Roeterseilandcampus - Gebouw G, Straat: Nieuwe Achtergracht 129-B, Ruimte: S.09

This thesis investigates the impact of betrayal on mental health, particularly focusing on the role of emotional intensity, neuroticism and avoidance in the development of depression symptoms among students. Betrayal, defined as harm by a trusted person or institution, often leads to severe psychological distress, including trust issues, emotional detachment, fear, and shame. Students, already facing academic pressures, may experience heightened emotional distress from betrayal, potentially resulting in depression. Emotional intensity during recall of betrayal is crucial for assessing the psychological impact, as high intensity can indicate unresolved trauma, greater risk of persistent symptoms, and increased likelihood of avoidance behaviour.

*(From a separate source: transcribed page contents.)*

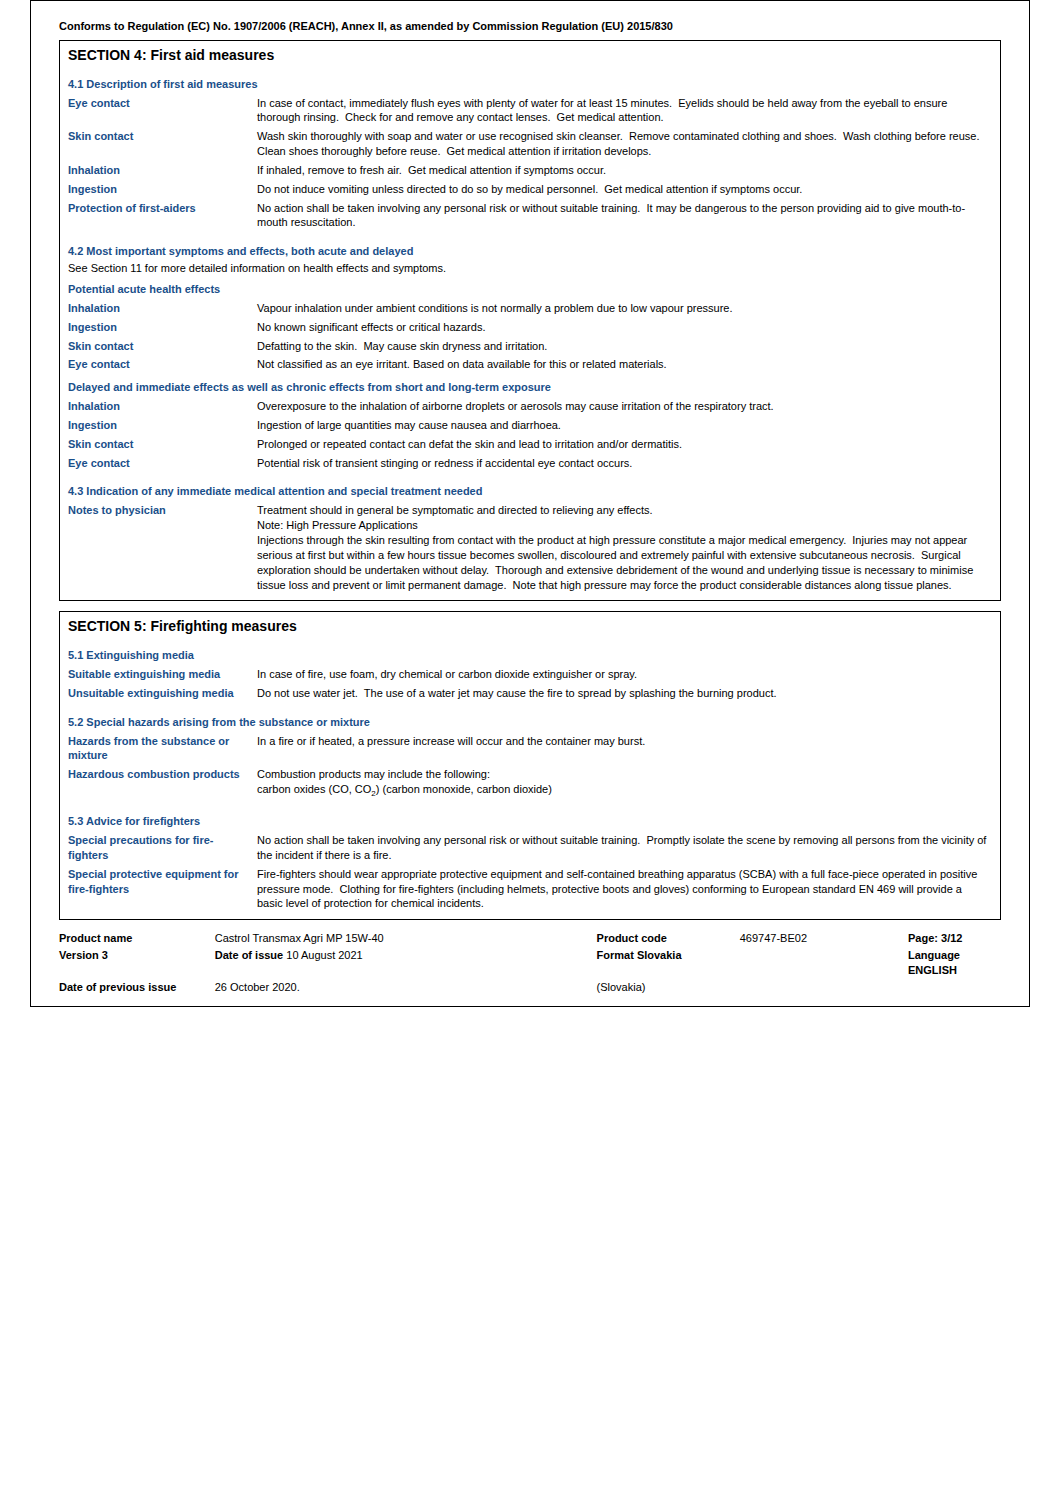Conforms to Regulation (EC) No. 1907/2006 (REACH), Annex II, as amended by Commission Regulation (EU) 2015/830
SECTION 4: First aid measures
4.1 Description of first aid measures
| Eye contact | In case of contact, immediately flush eyes with plenty of water for at least 15 minutes. Eyelids should be held away from the eyeball to ensure thorough rinsing. Check for and remove any contact lenses. Get medical attention. |
| Skin contact | Wash skin thoroughly with soap and water or use recognised skin cleanser. Remove contaminated clothing and shoes. Wash clothing before reuse. Clean shoes thoroughly before reuse. Get medical attention if irritation develops. |
| Inhalation | If inhaled, remove to fresh air. Get medical attention if symptoms occur. |
| Ingestion | Do not induce vomiting unless directed to do so by medical personnel. Get medical attention if symptoms occur. |
| Protection of first-aiders | No action shall be taken involving any personal risk or without suitable training. It may be dangerous to the person providing aid to give mouth-to-mouth resuscitation. |
4.2 Most important symptoms and effects, both acute and delayed
See Section 11 for more detailed information on health effects and symptoms.
Potential acute health effects
| Inhalation | Vapour inhalation under ambient conditions is not normally a problem due to low vapour pressure. |
| Ingestion | No known significant effects or critical hazards. |
| Skin contact | Defatting to the skin. May cause skin dryness and irritation. |
| Eye contact | Not classified as an eye irritant. Based on data available for this or related materials. |
Delayed and immediate effects as well as chronic effects from short and long-term exposure
| Inhalation | Overexposure to the inhalation of airborne droplets or aerosols may cause irritation of the respiratory tract. |
| Ingestion | Ingestion of large quantities may cause nausea and diarrhoea. |
| Skin contact | Prolonged or repeated contact can defat the skin and lead to irritation and/or dermatitis. |
| Eye contact | Potential risk of transient stinging or redness if accidental eye contact occurs. |
4.3 Indication of any immediate medical attention and special treatment needed
| Notes to physician | Treatment should in general be symptomatic and directed to relieving any effects. Note: High Pressure Applications Injections through the skin resulting from contact with the product at high pressure constitute a major medical emergency. Injuries may not appear serious at first but within a few hours tissue becomes swollen, discoloured and extremely painful with extensive subcutaneous necrosis. Surgical exploration should be undertaken without delay. Thorough and extensive debridement of the wound and underlying tissue is necessary to minimise tissue loss and prevent or limit permanent damage. Note that high pressure may force the product considerable distances along tissue planes. |
SECTION 5: Firefighting measures
5.1 Extinguishing media
| Suitable extinguishing media | In case of fire, use foam, dry chemical or carbon dioxide extinguisher or spray. |
| Unsuitable extinguishing media | Do not use water jet. The use of a water jet may cause the fire to spread by splashing the burning product. |
5.2 Special hazards arising from the substance or mixture
| Hazards from the substance or mixture | In a fire or if heated, a pressure increase will occur and the container may burst. |
| Hazardous combustion products | Combustion products may include the following: carbon oxides (CO, CO 2 ) (carbon monoxide, carbon dioxide) |
5.3 Advice for firefighters
| Special precautions for fire-fighters | No action shall be taken involving any personal risk or without suitable training. Promptly isolate the scene by removing all persons from the vicinity of the incident if there is a fire. |
| Special protective equipment for fire-fighters | Fire-fighters should wear appropriate protective equipment and self-contained breathing apparatus (SCBA) with a full face-piece operated in positive pressure mode. Clothing for fire-fighters (including helmets, protective boots and gloves) conforming to European standard EN 469 will provide a basic level of protection for chemical incidents. |
| Product name | Castrol Transmax Agri MP 15W-40 | Product code | 469747-BE02 | Page: 3/12 |
| Version 3 | Date of issue 10 August 2021 | Format Slovakia | | Language ENGLISH |
| Date of previous issue | 26 October 2020. | (Slovakia) | | |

Using a cross-sectional research design, the study involved 28 students from the University of Amsterdam who reported ongoing struggles with betrayal. Emotional intensity, depression symptoms, neuroticism, and avoidance behaviour were measured using validated questionnaires. Results revealed no significant correlation between emotional intensity during recall and depression symptoms. Additionally, neuroticism did not moderate the relationship between emotional intensity and depression symptoms or avoidance behaviour. The mediation analysis also showed that avoidance behaviour did not mediate the relationship between emotional intensity and depression symptoms. These findings suggest that emotional intensity alone is not a significant predictor of depression symptoms, either directly or indirectly through avoidance behaviour.